What propels is crime thriller is the anticipation of seeing two of our finest actors –Robert De Niro and Al Pacino–paired as co-stars for the first time. If you remember, they appeared in separate storylines in “The Godfather, Part II” and were on-screen together in only two scenes in “Heat.”
Here, they’re veteran NYPD detectives, partners for 30 years and growing increasingly cynical about the injustices of the so-called judicial system – which is why they plant evidence to frame a child killer for a crime he didn’t commit. That then becomes connected with a string of 14 vigilante murders targeting those who slipped through the judicial system, including a pedophile priest. And many of the “revenge” crimes revolve around Club 404 in Harlem, run by Spider (Curtis “50 Cent” Jackson), a drug kingpin /rapper who sells product to a corporate lawyer who turns “stoolie” with disastrous results.
When scowling Turk (De Niro) isn’t coaching young girls in PAL baseball, he’s having a torrid affair with a rough-sex-loving Detective Karen Corelli (Carla Gugino), while Rooster (Pacino) chews gum in his shadow, muttering, “You’re my partner; you’re my role model.” They’re trailed around by a younger pair of detectives (John Leguizamo, Donnie Wahlberg). Hovering in the background is the chief (Brian Dennehy).
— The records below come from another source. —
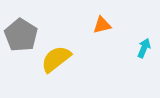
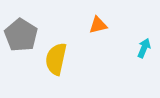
orange triangle: moved 4 px left
yellow semicircle: rotated 40 degrees counterclockwise
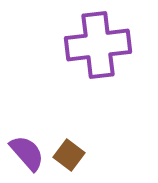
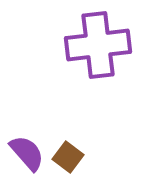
brown square: moved 1 px left, 2 px down
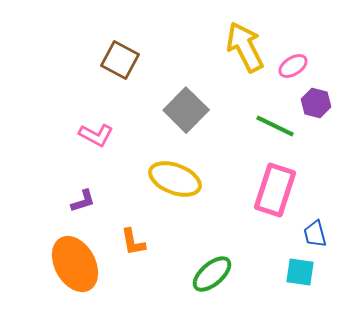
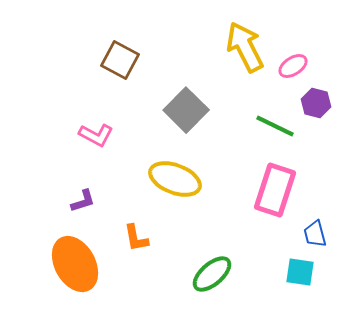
orange L-shape: moved 3 px right, 4 px up
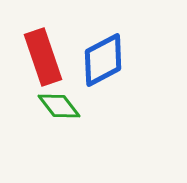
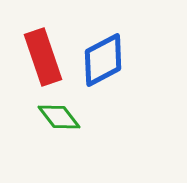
green diamond: moved 11 px down
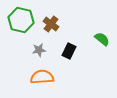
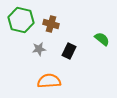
brown cross: rotated 21 degrees counterclockwise
gray star: moved 1 px up
orange semicircle: moved 7 px right, 4 px down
Written by Russell Gewirtz, directed by Jon Avnet and photographed by Dennis Lenoir, this cliche-filled churner adds up to little more than a slow-paced episode of “Law & Order” with the real culprit “twist” telegraphed so far in advance that there’s little suspense. On the Granger Movie Gauge of 1 to 10, “Righteous Kil” is a forgettable 5. Reportedly, the state of Connecticut contributed a 40% production subsidy (including the stars’ salaries) because much of it was shot in Bridgeport.